**Records**
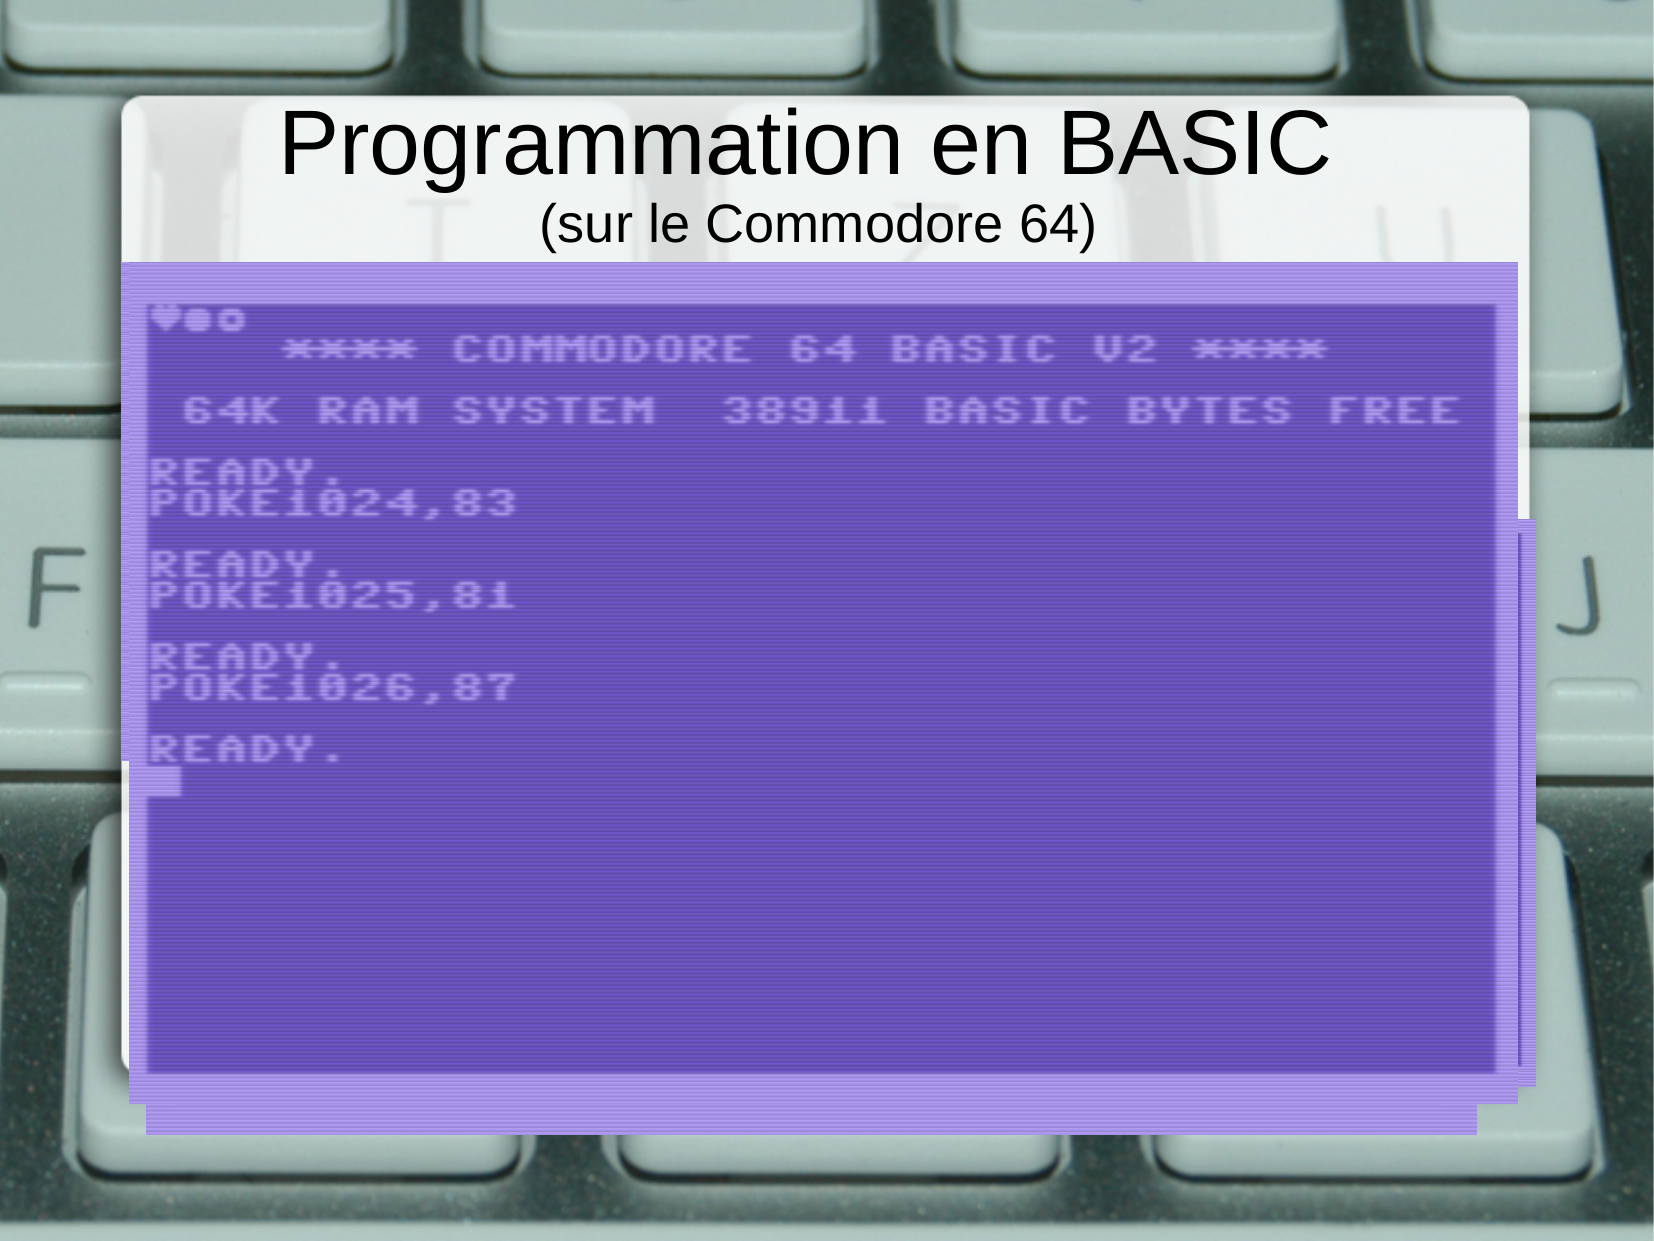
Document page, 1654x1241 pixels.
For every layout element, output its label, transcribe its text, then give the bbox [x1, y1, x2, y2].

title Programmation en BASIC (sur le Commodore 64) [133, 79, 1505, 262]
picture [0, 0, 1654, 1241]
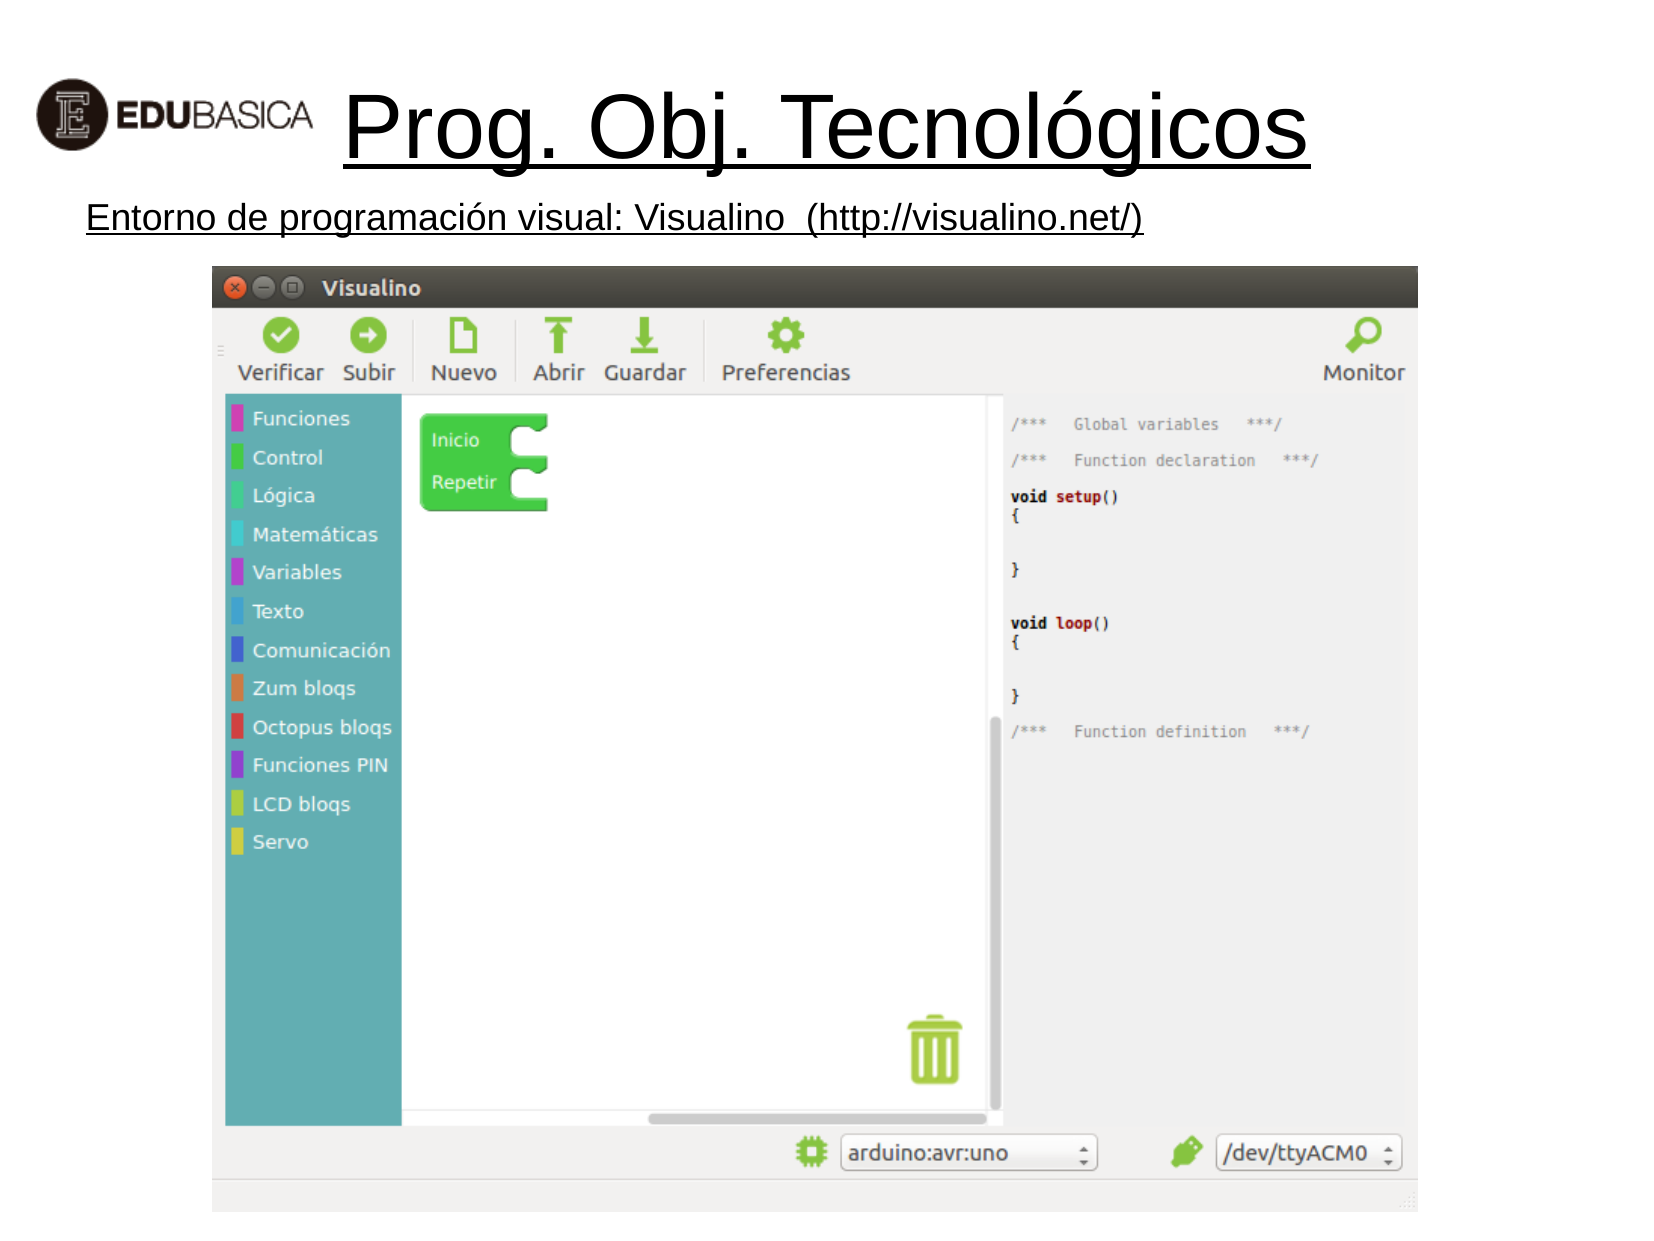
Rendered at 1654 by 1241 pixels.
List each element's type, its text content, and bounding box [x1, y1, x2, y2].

...

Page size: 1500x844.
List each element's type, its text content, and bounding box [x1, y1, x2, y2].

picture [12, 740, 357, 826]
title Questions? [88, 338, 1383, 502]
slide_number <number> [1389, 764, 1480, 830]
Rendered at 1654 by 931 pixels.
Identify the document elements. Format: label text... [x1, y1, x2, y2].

**Task to carry out**
Can you duplicate the material word for word, beginning at the line that contains "Rendered at 1654 by 931 pixels." and stopping after the line that contains "Identify the document"?

**Final result**
Rendered at 1654 by 931 pixels.
Identify the document elements. Format: label text... [x1, y1, x2, y2].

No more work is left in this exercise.